- _Assignment_
Search the records for the string "lines" and return each line that has it.

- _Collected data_
- - -

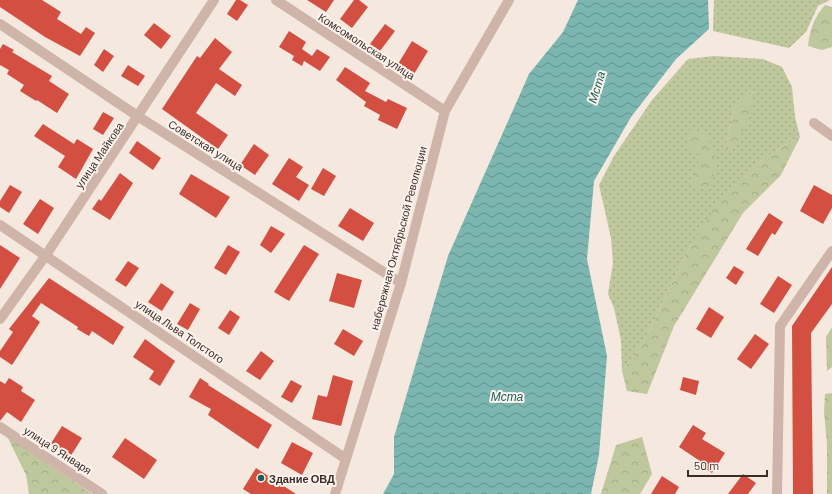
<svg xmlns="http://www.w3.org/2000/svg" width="832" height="494" font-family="Barlow,sans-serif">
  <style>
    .grass { fill: url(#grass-dots); fill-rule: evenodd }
    .forest { fill: url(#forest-crowns) }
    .water { fill: url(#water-waves) }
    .building { fill: #d24f41 }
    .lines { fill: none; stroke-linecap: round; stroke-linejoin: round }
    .street { stroke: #cfb5a9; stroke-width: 10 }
    .poi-dot { fill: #1a625d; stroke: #fcf3ed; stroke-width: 1.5 }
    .labels { text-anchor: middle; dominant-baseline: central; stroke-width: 4; stroke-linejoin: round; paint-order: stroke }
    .street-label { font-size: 11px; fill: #3c2d2a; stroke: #fcf3ed }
    .poi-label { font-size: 11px; font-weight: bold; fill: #3c2d2a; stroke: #fcf3ed; text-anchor: start }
    .water-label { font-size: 12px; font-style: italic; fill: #1a625d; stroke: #fcf3ed }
  </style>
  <defs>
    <pattern id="grass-dots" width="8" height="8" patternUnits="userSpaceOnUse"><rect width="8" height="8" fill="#bfc79d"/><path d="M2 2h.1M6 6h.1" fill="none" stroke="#a5ab87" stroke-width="1.8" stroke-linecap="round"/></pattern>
    <pattern id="forest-crowns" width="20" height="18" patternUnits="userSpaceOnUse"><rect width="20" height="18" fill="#bfc79d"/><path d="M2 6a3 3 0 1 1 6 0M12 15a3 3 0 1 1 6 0" fill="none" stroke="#a5ab87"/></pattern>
    <pattern id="water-waves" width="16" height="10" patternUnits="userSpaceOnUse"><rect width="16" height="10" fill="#7bb6b0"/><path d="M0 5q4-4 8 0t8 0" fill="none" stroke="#66948f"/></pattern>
  </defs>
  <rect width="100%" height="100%" fill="#f5e8df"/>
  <!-- grass -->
  <g class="grass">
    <path d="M714,0H830L818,6L806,32L789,48L713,31Z"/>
    <path d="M714,56L763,59L782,67L792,87L795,117L800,137L783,146L747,171L689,248L643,343L622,371L621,340L614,308L608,294L613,263L611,238L599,185L614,156L652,100L688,59ZM755,90L725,150L734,109Z"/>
  </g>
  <!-- forest -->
  <g class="forest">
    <path d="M825,5L832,7V47L822,50L808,46C810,28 814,18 825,5Z"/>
    <path d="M755,90L749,116L737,145L725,150L734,109Z"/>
    <path d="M690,130L707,135L718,162L708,188L695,190L693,179L700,155L686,145Z"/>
    <path d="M800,137L781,175L743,213L674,326L647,394L627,391L622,371L643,343L689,248L713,210L747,171L783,146Z"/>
    <path d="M832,327V367L827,371L826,337Z"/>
    <path d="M832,393V494H827V444L824,412L825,394Z"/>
    <path d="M7,436L92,494H29L26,475Z"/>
    <path d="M642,437L652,474L640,494H601L616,445Z"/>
  </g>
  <!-- water -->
  <path class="water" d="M578,0H708L709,29L676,59L631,117L594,181L587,259L607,356L599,455L591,494H383L394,474V437L448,256L529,74L563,32Z"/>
  <!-- building -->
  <g class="building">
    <path d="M0,0H42L61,12L57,19L81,34L86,27L95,33L80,56L45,37L0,7Z"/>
    <path d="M236,0H240L248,5L237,21L227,14Z"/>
    <path d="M307,0H334L326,12Z"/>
    <path d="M354,0H359L368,7L352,28L340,19Z"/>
    <path d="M154,23L171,36L161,49L144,35Z"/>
    <path d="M385,24L395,31L380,51L370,44Z"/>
    <path d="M289,31L306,42L302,49L312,56L317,49L330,57L320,71L304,61L302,66L292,60L294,56L279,47Z"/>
    <path d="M215,38L232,52L219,69L242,85L235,96L216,83L196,113L228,135L218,149L162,109L197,56L200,58Z"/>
    <path d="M412,41L428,51L414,74L398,64Z"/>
    <path d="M3,44L14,50L12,52L52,76L49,81L69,94L57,113L37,100L36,101L20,91L24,85L7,74L9,70L0,65V49Z"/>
    <path d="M104,49L114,56L103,72L94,65Z"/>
    <path d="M128,65L145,76L138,86L121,76Z"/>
    <path d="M345,67L370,83L365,91L386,102L388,99L407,108L397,129L378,120L380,115L364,106L366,102L336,80Z"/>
    <path d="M103,112L114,118L103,135L93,129Z"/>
    <path d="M43,124L74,144L77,139L93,149L76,179L58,167L65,156L34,136Z"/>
    <path d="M137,141L161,158L153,170L129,153Z"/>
    <path d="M254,144L269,155L255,175L240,165Z"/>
    <path d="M289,158L303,167L296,177L309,185L299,201L272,184Z"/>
    <path d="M323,168L336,176L324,196L311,189Z"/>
    <path d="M120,173L133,183L110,220L92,209L99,199L101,201Z"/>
    <path d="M191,174L230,197L216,218L179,194Z"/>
    <path d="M10,185L22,192L9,213L0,207V201Z"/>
    <path d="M814,185L832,195V208L823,224L800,211Z"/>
    <path d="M40,199L54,208L38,234L23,224Z"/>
    <path d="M350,208L374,223L363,241L338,226Z"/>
    <path d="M769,213L783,222L775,235L772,233L758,256L746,249Z"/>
    <path d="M271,226L285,234L271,253L260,245Z"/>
    <path d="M0,245L20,258L0,289Z"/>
    <path d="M228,245L240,252L226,275L214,268Z"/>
    <path d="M304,245L319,254L289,301L274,292Z"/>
    <path d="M128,261L139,268L126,287L115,280Z"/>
    <path d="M734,266L744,272L736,285L726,278Z"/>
    <path d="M832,267V304L811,333L813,494H793L792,326Z"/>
    <path d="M337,273L362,280L354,308L329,301Z"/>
    <path d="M778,276L792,285L774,313L760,304Z"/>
    <path d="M49,278L124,327L113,345L92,331L89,336L77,329L78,327L41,303L32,316L40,322L12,365L0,357V351L13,332L9,329Z"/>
    <path d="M161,283L174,292L162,311L148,302Z"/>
    <path d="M190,303L200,309L188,330L177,324Z"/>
    <path d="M709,307L724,317L711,338L696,329Z"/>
    <path d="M230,310L240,317L229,335L218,328Z"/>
    <path d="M343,329L363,341L354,356L334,344Z"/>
    <path d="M755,334L769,344L751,369L737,359Z"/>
    <path d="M145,339L175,361L160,386L149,379L154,371L133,357Z"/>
    <path d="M261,351L274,361L260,380L246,371Z"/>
    <path d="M333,375L353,381L341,426L312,419L318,395L327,397Z"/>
    <path d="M683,377L699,381L696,395L680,390Z"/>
    <path d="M9,378L23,387L21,391L35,400L21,422L7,412L0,421V381L5,384Z"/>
    <path d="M200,378L209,384L208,385L272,425L258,449L208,415L211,409L189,397Z"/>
    <path d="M291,380L302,386L292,403L281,397Z"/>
    <path d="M693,425L706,433L702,439L725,453L712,473L699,464L700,461L679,447Z"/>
    <path d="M62,426L82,438L70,457L50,445Z"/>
    <path d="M125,438L157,460L144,479L112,457Z"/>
    <path d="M292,442L313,453L302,475L281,463Z"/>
    <path d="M256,468L296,494H251L243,489Z"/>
    <path d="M743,474L756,483L748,494H728Z"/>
    <path d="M662,476L679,487L675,494H651Z"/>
  </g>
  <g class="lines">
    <!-- street -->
    <g class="street">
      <path d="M276,0L445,111"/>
      <path d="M0,24L139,117L401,283"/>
      <path d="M814,123L832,136"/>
      <path d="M0,225L346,459"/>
      <path d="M0,319L46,255L214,0"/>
      <path d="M0,427L102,494"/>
      <path d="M335,494L401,283L445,111L509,0"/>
      <path d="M777,494L780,326L832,251"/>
    </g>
  </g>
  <!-- markers -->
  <circle class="poi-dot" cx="261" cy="478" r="4"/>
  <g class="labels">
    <!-- street labels -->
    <g class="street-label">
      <text transform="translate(367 46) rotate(33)">Комсомольская улица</text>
      <text transform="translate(206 145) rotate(32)">Советская улица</text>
      <text transform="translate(99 155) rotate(-56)">улица Майкова</text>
      <text transform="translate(398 238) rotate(-75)">набережная Октябрьской Революции</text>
      <text transform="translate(180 331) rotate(34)">улица Льва Толстого</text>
      <text transform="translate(58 450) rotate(33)">улица 9 Января</text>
    </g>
    <!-- poi labels -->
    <g class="poi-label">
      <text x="269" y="478">Здание ОВД</text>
    </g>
    <!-- water labels -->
    <g class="water-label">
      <text transform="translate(596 87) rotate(-73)">Мста</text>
      <text x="507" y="396">Мста</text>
    </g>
  </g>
  <!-- scale -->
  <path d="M688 470v6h79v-6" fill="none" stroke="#3c2d2a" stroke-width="2"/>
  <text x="694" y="470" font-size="12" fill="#3c2d2a" stroke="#fcf3ed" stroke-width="3" paint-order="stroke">50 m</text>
</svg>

- - -

- _Response_
    .lines { fill: none; stroke-linecap: round; stroke-linejoin: round }
  <g class="lines">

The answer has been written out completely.